Microsoft Knew About SharePoint Vulnerabilities But Failed to Patch Sufficiently

The problem in SharePoint, which allowed hackers to infiltrate more than 100 organisations, had been known to Microsoft for some time, but an initial solution could not resolve the issue.

The SharePoint vulnerabilities were first identified in May during a Trend Micro hacking competition in Berlin. There, a researcher from the cybersecurity branch of Viettel, a telecom operator owned by the Vietnamese army, identified a bug that was then dubbed ToolShell. The researcher won $100,000 for the effort.
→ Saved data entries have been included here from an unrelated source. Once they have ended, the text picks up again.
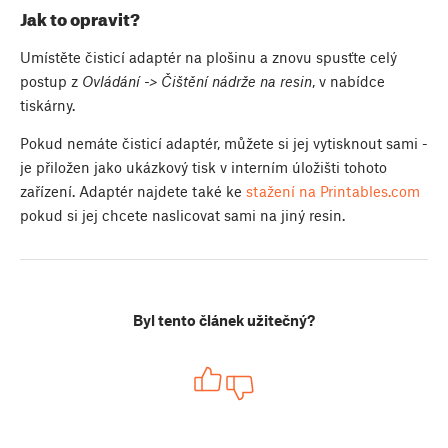
Jak to opravit?
Umístěte čisticí adaptér na plošinu a znovu spusťte celý
postup z
Ovládání -> Čištění nádrže na resin
, v nabídce
tiskárny.
Pokud nemáte čisticí adaptér, můžete si jej vytisknout sami -
je přiložen jako ukázkový tisk v interním úložišti tohoto
zařízení. Adaptér najdete také ke
stažení na Printables.com
pokud si jej chcete naslicovat sami na jiný resin.
Byl tento článek užitečný?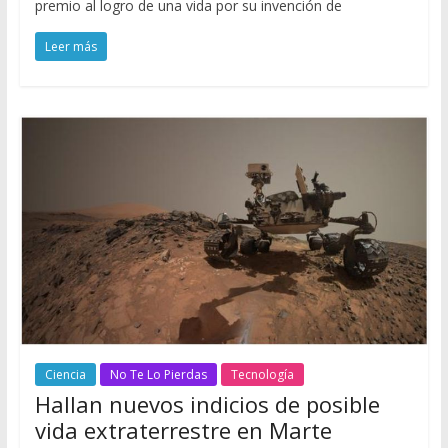
premio al logro de una vida por su invención de
Leer más
Ciencia
No Te Lo Pierdas
Tecnología
Hallan nuevos indicios de posible
vida extraterrestre en Marte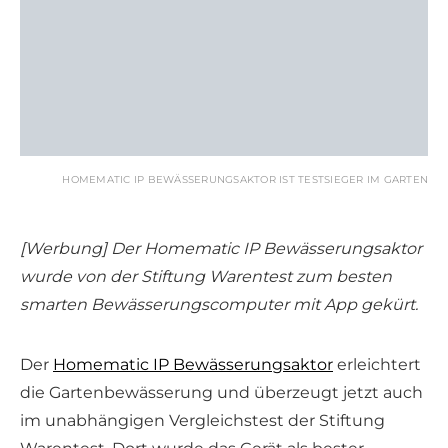
HOMEMATIC IP BEWÄSSERUNGSAKTOR IST TESTSIEGER IM GARTEN
[Werbung] Der Homematic IP Bewässerungsaktor
wurde von der Stiftung Warentest zum besten
smarten Bewässerungscomputer mit App gekürt.
Der
Homematic IP Bewässerungsaktor
erleichtert
die Gartenbewässerung und überzeugt jetzt auch
im unabhängigen Vergleichstest der Stiftung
Microsoft confirmed the timeline to Reuters, stating that an initial fix for the problems was unsuccessful. New patches have since been released to address the vulnerabilities.

Three Chinese hacker groups
Meanwhile, the software company names two Chinese hacker groups, “Linen Typhoon” and “Violet Typhoon,” as the parties that actively exploited the vulnerability. A third Chinese group is also said to be doing so.

Last Saturday, Microsoft released security updates for CVE-2025-53770 and CVE-2025-53771, the two vulnerabilities in SharePoint Server 2019 and SharePoint Server Subscription Edition. A fix is still being worked on for SharePoint Server 2016. Cloud versions (via Microsoft 365) are not affected.

When it was announced, Microsoft warned that the vulnerabilities were already being actively exploited. In the days that followed, it became clear that thousands of organisations were at risk, and at least a hundred were targeted by hackers last weekend.